| ASSIGNMENT |
Please type out every line of the listing below word for word, leaving out the pictures.

| RECORDS FOR THIS TASK |

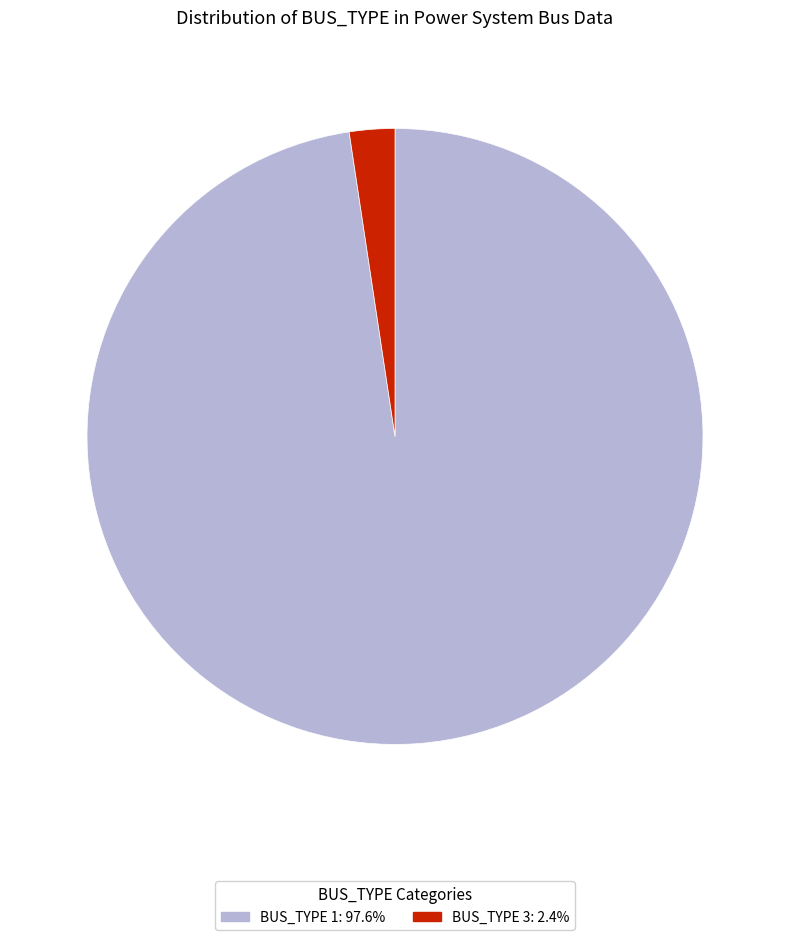

Combined, do BUS_TYPE 1: 97.6% and BUS_TYPE 3: 2.4% account for over 50%?

Yes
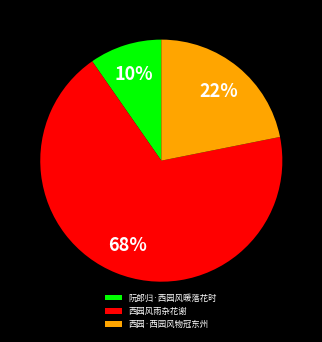

Is there any slice that represents more than half of the pie?

Yes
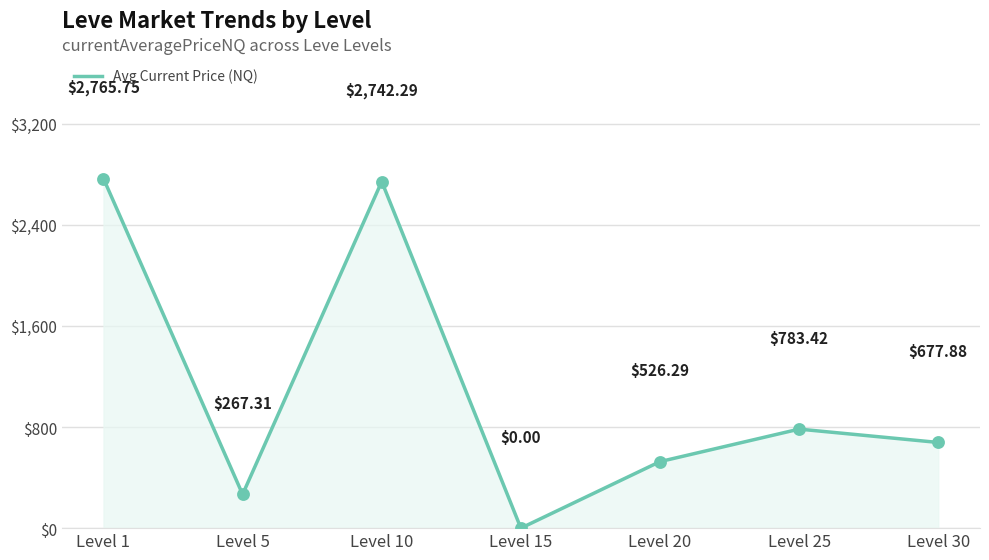

What is the change in value from Level 20 to Level 30?

+151.6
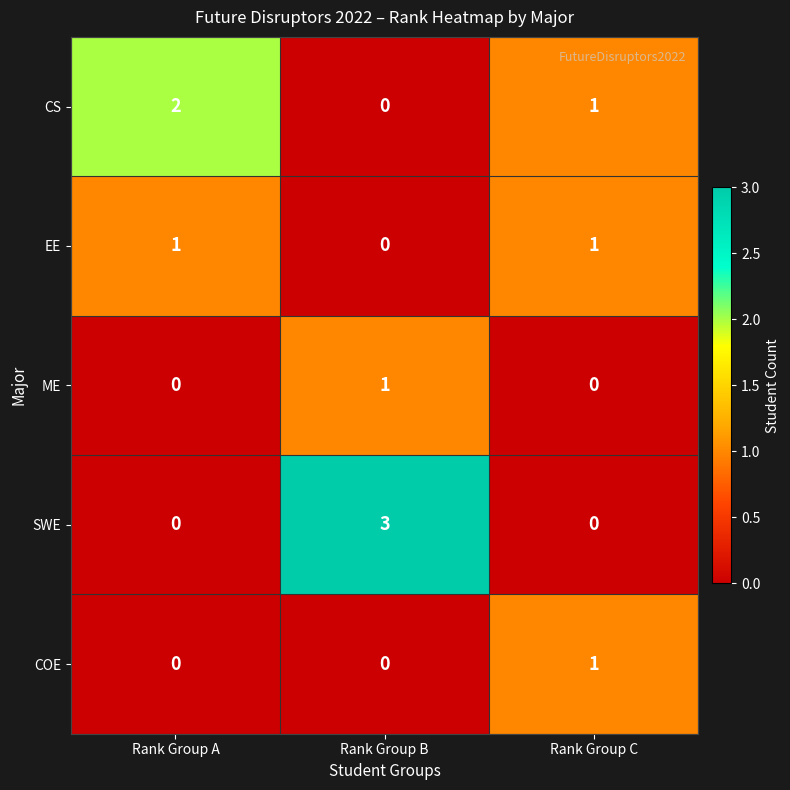

True or false: EE has a value of 1 at Rank Group A.

True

| WRITTEN SOLUTION |
Combined, do BUS_TYPE 1: 97.6% and BUS_TYPE 3: 2.4% account for over 50%?

Yes

Is there any slice that represents more than half of the pie?

Yes

What is the change in value from Level 20 to Level 30?

+151.6

True or false: EE has a value of 1 at Rank Group A.

True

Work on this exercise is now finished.